OLYMPIA, Washington (Reuters) - Both the King County Council and Seattle City Council on Monday approved an NBA arena public financing deal even as the union representing Seattle longshoremen threatened a lawsuit to block it.
After the county council approved the deal unanimously, the city council followed suit with a 7-2 vote. Both bodies had previously approved earlier versions of the agreement.
“While we still have a long way to go, this is the most significant step the region has made to bring back the NBA since 2008,” Council Chair Larry Gossett said in a written statement.
That year, Seattle lost the SuperSonics to Oklahoma City, where the team was renamed the Thunder. The move came after the owner faulted Seattle officials for not coming up with a plan to build a new arena.
The team’s departure after four decades infuriated Seattle basketball fans.

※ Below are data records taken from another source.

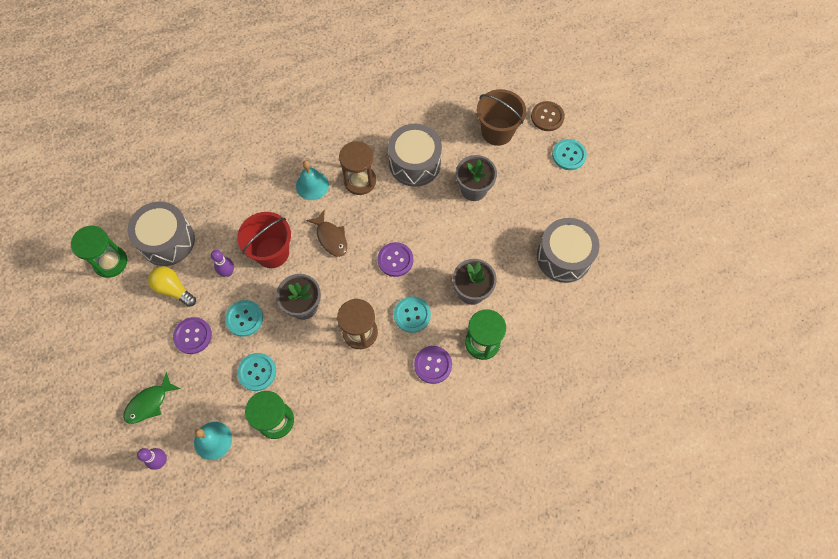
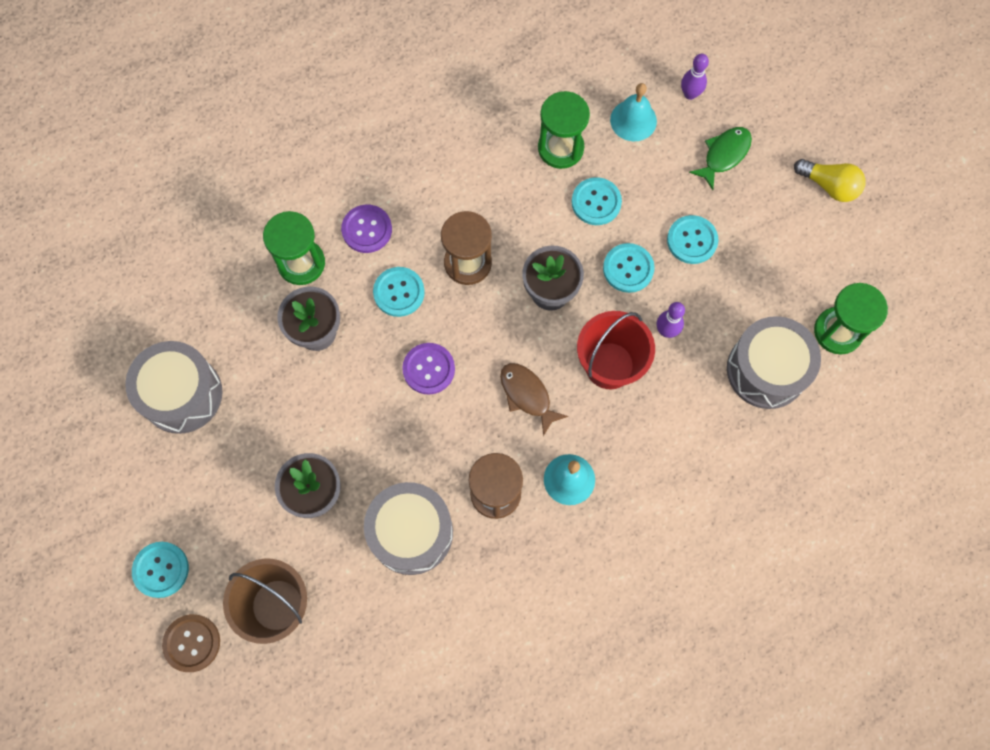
camera: 175 degrees right, 5 degrees up
yellow light bulb [148,266,196,307] -> yellow light bulb moved to [794,159,866,202]
purple button [173,317,212,354] -> turquoise button [667,215,718,264]

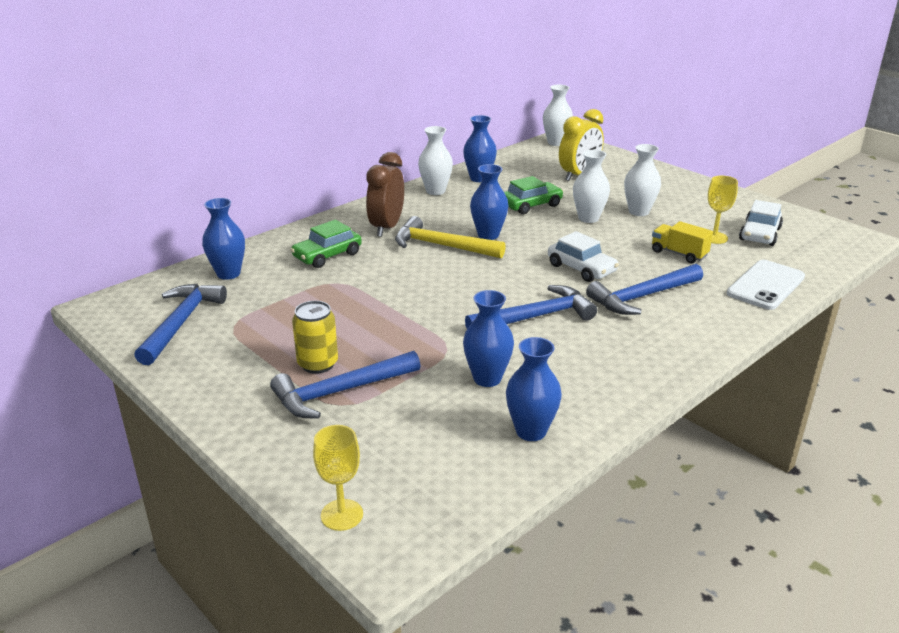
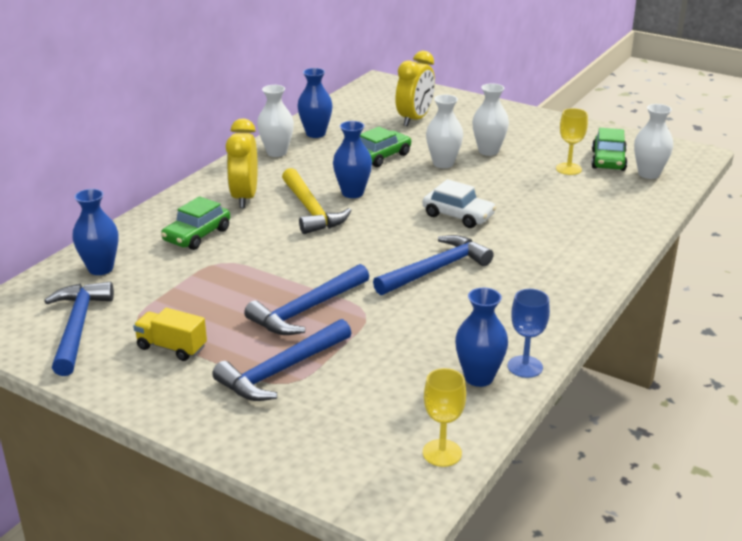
camera: 15 degrees left, 0 degrees up
yellow can [292,301,338,374] -> none
yellow goblet [313,425,363,531] -> yellow goblet moved to [423,368,466,467]
brown clock [366,152,404,237] -> yellow clock [226,118,258,208]
yellow hammer [395,216,506,259] -> yellow hammer turned 120 degrees counterclockwise [282,168,352,234]
blue vase [463,290,514,387] -> none
white vase [543,85,573,146] -> white vase moved to [634,104,673,179]
blue hammer [586,264,703,315] -> blue hammer moved to [244,264,369,335]
yellow truck [652,221,713,263] -> yellow truck moved to [133,308,207,361]
white phone [727,260,805,310] -> none
white car [739,200,783,246] -> green car [591,128,627,171]
none -> blue goblet [508,289,550,378]

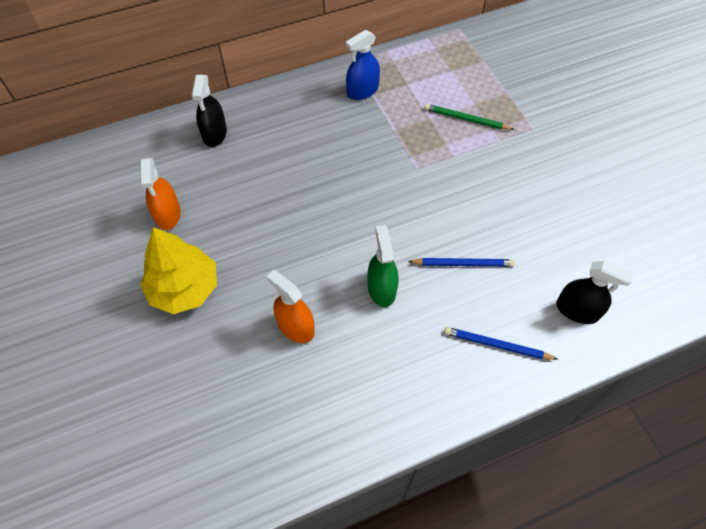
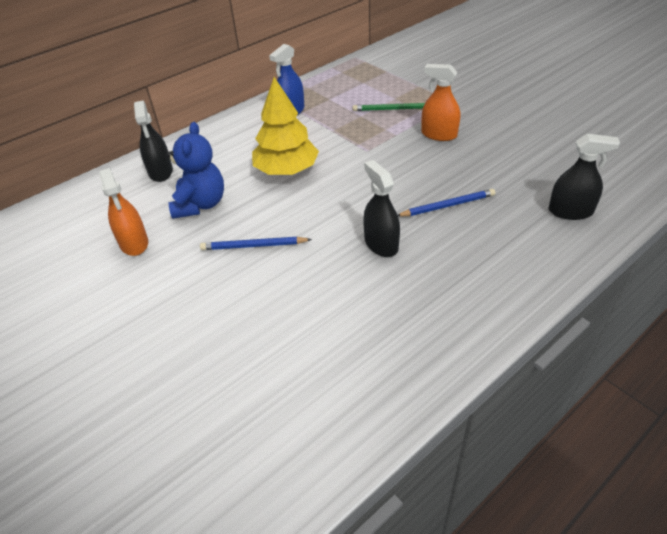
camera: 15 degrees left, 15 degrees down
yellow tree [140,227,217,314] -> yellow tree moved to [252,77,319,175]
orange spray bottle [266,270,315,343] -> orange spray bottle moved to [421,64,460,141]
green spray bottle [368,225,398,307] -> black spray bottle [363,160,400,257]
blue pencil [444,327,557,360] -> blue pencil moved to [200,237,312,250]
none -> blue teddy bear [167,122,224,219]

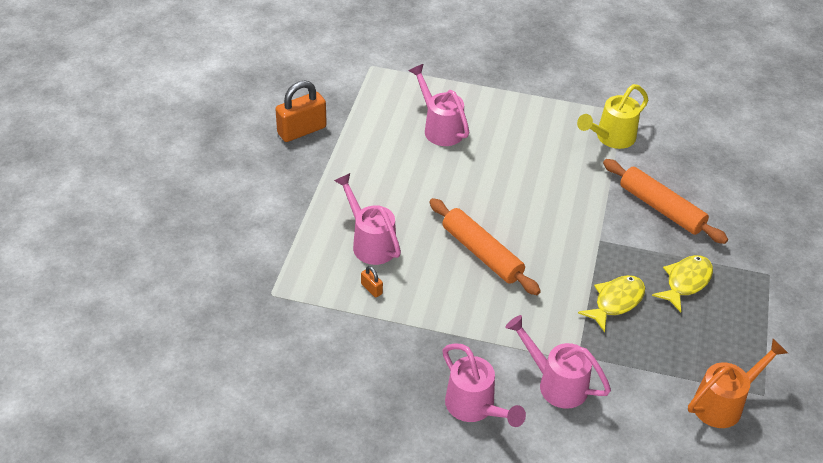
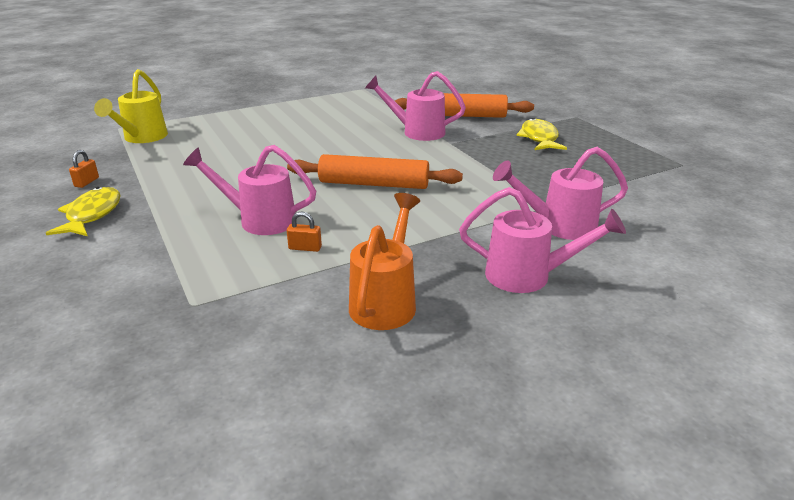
camera: 40 degrees left, 15 degrees down
orange padlock [275,81,327,142] -> orange padlock [69,150,99,188], size x0.45
pink watering can [409,64,470,146] -> pink watering can moved to [365,71,466,141]
yellow watering can [577,84,648,149] -> yellow watering can moved to [94,69,168,143]
yellow fish [578,275,645,332] -> yellow fish moved to [46,187,121,236]
orange watering can [688,339,788,428] -> orange watering can moved to [349,193,420,330]

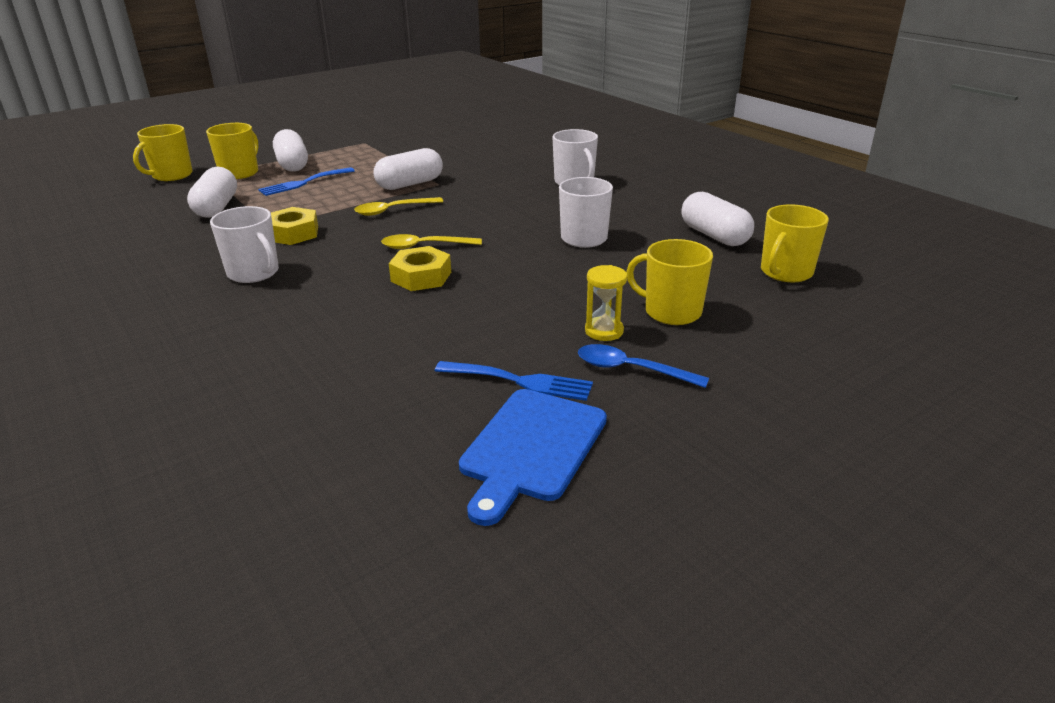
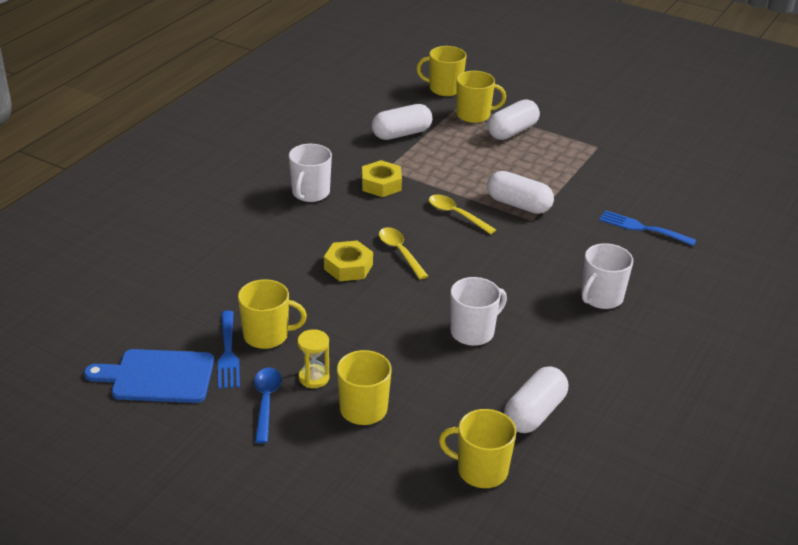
camera: 65 degrees right, 5 degrees up
blue fork [258,167,354,196] -> blue fork moved to [599,210,696,246]
none -> yellow mug [238,279,307,349]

“I thank the City and County Councils for their hard work and their approval of the arena Memorandum of Understanding,” Seattle Mayor Mike McGinn said in a statement. “This is another important step toward bringing the Sonics back to Seattle.”
The arena deal builds on an agreement struck in May between hedge fund manager and aspiring NBA franchise owner Chris Hansen, King County Executive Dow Constantine and McGinn. It requires an outlay of up to $200 million in public bonds to help pay for the $490 million project.
The public bonds would be repaid by taxes and rent payments generated from the arena. If that money falls short, Hansen is required under the deal to make up the difference.
Hansen has spent millions of dollars buying land in a neighborhood near downtown Seattle, known as SoDo, where two stadiums house the Seattle Mariners baseball and Seahawks football teams. The area is also home to the city’s port.
The agreement triggers an environmental review of the proposed project that will explore at least one alternative arena site.
The city’s dock worker’s union opposes putting the arena in SoDo, saying it would clog area roads and drive away shipping business. The union claims the agreement runs afoul of state law because it names the SoDo location as the project site before an environmental review has been conducted.
”Our union supports the return of the NBA to Seattle, and we are not opposed to an arena somewhere in the Puget Sound region, said Cameron Williams, president of Local 19 of the International Longshore and Warehouse Union, in a statement.
“But we cannot stand idly by while Mr. Hansen and his well-connected lobbyists, along with our elected officials, build an arena in a location that threatens the livelihood of our members and many other workers in the maritime industry.”
The union said it planned to sue after McGinn and Constantine sign the revised agreement, which they are likely to do Tuesday.
Hansen’s plan calls for having teams from both the NBA and the National Hockey League play in the new arena, but ground could be broken on the project for an NBA team alone.